PROBLEM
Print all of the data below verbatim, line for line, with no changes.

BEGIN INFORMATION SHOWN

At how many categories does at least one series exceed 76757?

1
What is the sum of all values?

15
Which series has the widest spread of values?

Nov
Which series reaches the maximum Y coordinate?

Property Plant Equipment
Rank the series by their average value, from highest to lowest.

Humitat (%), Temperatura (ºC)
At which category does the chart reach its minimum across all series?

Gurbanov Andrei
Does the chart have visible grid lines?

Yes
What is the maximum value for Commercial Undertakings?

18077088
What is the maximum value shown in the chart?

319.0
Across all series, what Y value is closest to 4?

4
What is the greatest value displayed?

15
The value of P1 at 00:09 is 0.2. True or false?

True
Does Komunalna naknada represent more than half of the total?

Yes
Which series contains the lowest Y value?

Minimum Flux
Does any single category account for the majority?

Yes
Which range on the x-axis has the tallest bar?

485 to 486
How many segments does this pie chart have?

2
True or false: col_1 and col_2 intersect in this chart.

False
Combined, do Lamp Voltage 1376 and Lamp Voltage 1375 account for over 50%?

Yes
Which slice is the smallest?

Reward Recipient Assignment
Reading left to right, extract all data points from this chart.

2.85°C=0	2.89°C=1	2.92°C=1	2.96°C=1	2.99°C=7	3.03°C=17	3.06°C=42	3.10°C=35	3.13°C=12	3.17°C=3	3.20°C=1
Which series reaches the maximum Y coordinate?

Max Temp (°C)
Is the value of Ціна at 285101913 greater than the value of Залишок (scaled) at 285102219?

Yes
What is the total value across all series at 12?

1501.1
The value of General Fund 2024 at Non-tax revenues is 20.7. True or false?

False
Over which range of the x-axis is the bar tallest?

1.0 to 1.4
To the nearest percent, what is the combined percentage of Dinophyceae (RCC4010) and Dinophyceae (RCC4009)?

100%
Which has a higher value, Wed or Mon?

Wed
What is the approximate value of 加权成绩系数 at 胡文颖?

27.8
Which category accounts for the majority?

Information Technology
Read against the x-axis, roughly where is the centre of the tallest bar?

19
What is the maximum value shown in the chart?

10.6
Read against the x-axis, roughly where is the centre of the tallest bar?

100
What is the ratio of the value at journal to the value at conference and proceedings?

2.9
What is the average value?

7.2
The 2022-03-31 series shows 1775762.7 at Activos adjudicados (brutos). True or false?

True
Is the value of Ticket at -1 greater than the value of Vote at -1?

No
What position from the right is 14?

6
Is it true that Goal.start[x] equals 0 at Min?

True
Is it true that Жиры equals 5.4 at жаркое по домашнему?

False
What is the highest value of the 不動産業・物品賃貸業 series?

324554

END INFORMATION SHOWN

REPLY
At how many categories does at least one series exceed 76757?

1
What is the sum of all values?

15
Which series has the widest spread of values?

Nov
Which series reaches the maximum Y coordinate?

Property Plant Equipment
Rank the series by their average value, from highest to lowest.

Humitat (%), Temperatura (ºC)
At which category does the chart reach its minimum across all series?

Gurbanov Andrei
Does the chart have visible grid lines?

Yes
What is the maximum value for Commercial Undertakings?

18077088
What is the maximum value shown in the chart?

319.0
Across all series, what Y value is closest to 4?

4
What is the greatest value displayed?

15
The value of P1 at 00:09 is 0.2. True or false?

True
Does Komunalna naknada represent more than half of the total?

Yes
Which series contains the lowest Y value?

Minimum Flux
Does any single category account for the majority?

Yes
Which range on the x-axis has the tallest bar?

485 to 486
How many segments does this pie chart have?

2
True or false: col_1 and col_2 intersect in this chart.

False
Combined, do Lamp Voltage 1376 and Lamp Voltage 1375 account for over 50%?

Yes
Which slice is the smallest?

Reward Recipient Assignment
Reading left to right, extract all data points from this chart.

2.85°C=0	2.89°C=1	2.92°C=1	2.96°C=1	2.99°C=7	3.03°C=17	3.06°C=42	3.10°C=35	3.13°C=12	3.17°C=3	3.20°C=1
Which series reaches the maximum Y coordinate?

Max Temp (°C)
Is the value of Ціна at 285101913 greater than the value of Залишок (scaled) at 285102219?

Yes
What is the total value across all series at 12?

1501.1
The value of General Fund 2024 at Non-tax revenues is 20.7. True or false?

False
Over which range of the x-axis is the bar tallest?

1.0 to 1.4
To the nearest percent, what is the combined percentage of Dinophyceae (RCC4010) and Dinophyceae (RCC4009)?

100%
Which has a higher value, Wed or Mon?

Wed
What is the approximate value of 加权成绩系数 at 胡文颖?

27.8
Which category accounts for the majority?

Information Technology
Read against the x-axis, roughly where is the centre of the tallest bar?

19
What is the maximum value shown in the chart?

10.6
Read against the x-axis, roughly where is the centre of the tallest bar?

100
What is the ratio of the value at journal to the value at conference and proceedings?

2.9
What is the average value?

7.2
The 2022-03-31 series shows 1775762.7 at Activos adjudicados (brutos). True or false?

True
Is the value of Ticket at -1 greater than the value of Vote at -1?

No
What position from the right is 14?

6
Is it true that Goal.start[x] equals 0 at Min?

True
Is it true that Жиры equals 5.4 at жаркое по домашнему?

False
What is the highest value of the 不動産業・物品賃貸業 series?

324554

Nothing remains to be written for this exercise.